Mexico manager Rick Renteria tried to make a little joke when asked if Sergio Romo would be available for Friday's game against the United States.
"As Bochy says all the time, 'All hands on deck,' " Renteria said, borrowing a phrase from Romo's regular manager.
I have a feeling that Bruce Bochy might have been saying something else on Thursday afternoon while he watched his closer get rocked in the ninth inning of Mexico's World Baseball Classic Opener. Something we couldn't print in a family newspaper.
The last time Romo took the mound to save a game that mattered, he ended it by striking out one of the most feared hitters in the game, blowing his fastball right past the Tigers' Miguel Cabrera in Game 4 of the World Series.

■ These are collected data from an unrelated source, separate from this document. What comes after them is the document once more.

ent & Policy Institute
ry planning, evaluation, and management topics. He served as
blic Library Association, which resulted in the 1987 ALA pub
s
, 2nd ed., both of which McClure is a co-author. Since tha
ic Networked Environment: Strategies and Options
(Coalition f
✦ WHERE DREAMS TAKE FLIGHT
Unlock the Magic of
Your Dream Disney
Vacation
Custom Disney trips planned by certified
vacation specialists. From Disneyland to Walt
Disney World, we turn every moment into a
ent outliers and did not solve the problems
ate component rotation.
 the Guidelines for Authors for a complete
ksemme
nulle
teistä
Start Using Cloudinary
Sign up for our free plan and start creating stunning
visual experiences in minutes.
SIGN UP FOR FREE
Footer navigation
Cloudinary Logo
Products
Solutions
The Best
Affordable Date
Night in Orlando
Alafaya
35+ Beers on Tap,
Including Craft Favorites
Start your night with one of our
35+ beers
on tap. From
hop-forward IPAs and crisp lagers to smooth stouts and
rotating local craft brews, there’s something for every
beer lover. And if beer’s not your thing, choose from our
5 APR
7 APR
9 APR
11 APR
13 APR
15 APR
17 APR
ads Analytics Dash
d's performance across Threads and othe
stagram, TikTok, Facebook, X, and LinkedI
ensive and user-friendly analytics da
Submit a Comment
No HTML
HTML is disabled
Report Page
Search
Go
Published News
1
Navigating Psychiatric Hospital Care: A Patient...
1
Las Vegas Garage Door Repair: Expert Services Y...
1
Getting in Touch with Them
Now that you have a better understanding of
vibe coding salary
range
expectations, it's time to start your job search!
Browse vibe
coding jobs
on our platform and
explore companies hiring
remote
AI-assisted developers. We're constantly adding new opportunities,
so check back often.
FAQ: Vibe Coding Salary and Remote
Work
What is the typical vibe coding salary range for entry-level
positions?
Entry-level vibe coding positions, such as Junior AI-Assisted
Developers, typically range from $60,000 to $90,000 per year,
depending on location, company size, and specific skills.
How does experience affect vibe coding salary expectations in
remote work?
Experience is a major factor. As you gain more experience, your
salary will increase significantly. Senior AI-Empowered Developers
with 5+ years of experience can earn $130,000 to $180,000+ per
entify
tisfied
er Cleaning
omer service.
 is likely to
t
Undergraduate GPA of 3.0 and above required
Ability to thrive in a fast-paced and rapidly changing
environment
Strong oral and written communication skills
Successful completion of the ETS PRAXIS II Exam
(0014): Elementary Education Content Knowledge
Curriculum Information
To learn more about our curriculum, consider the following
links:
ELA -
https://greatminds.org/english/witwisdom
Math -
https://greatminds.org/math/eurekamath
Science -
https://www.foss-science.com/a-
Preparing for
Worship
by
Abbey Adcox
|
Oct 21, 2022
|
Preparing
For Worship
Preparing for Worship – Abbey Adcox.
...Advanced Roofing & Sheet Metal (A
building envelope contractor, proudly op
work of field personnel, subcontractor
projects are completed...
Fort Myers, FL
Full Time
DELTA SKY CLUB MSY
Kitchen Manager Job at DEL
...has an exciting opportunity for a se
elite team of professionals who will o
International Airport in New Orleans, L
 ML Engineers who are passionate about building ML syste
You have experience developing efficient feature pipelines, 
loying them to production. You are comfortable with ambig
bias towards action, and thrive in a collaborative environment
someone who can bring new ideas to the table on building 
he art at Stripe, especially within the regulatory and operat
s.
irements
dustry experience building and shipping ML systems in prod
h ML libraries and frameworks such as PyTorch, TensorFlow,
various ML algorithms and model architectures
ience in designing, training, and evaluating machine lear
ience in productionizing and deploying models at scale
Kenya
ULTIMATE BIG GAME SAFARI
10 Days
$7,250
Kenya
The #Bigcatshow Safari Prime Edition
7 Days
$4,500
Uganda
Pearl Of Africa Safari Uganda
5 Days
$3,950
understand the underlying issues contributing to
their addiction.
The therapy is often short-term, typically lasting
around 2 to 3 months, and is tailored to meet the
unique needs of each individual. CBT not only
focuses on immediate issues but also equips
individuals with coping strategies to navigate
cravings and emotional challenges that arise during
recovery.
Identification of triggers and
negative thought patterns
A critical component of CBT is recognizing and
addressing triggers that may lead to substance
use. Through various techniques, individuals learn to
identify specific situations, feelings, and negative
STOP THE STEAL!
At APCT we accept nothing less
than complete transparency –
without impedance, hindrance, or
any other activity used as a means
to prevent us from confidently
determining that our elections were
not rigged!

Eighteen weeks later, Romo got hit hard before giving up a two-run double to Anthony Rizzo, the Cubs first baseman, and was tagged with a 6-5 loss to Italy.
And in the process, Romo became Exhibit A for why the World Baseball Classic is not considered a great idea among the people who are responsible for winning Major League Baseball games.
Thursday's game at Salt River Fields, the spring training facility of the Diamondbacks and Rockies, was a lazy March afternoon at the ballpark. Italy and Mexico plodded along. None of the players looked like they were particularly at the top of their games. The fans cheered and waved their flags, but aside from that - and the fact that the game started with three national anthems - it felt pretty much like a spring training game.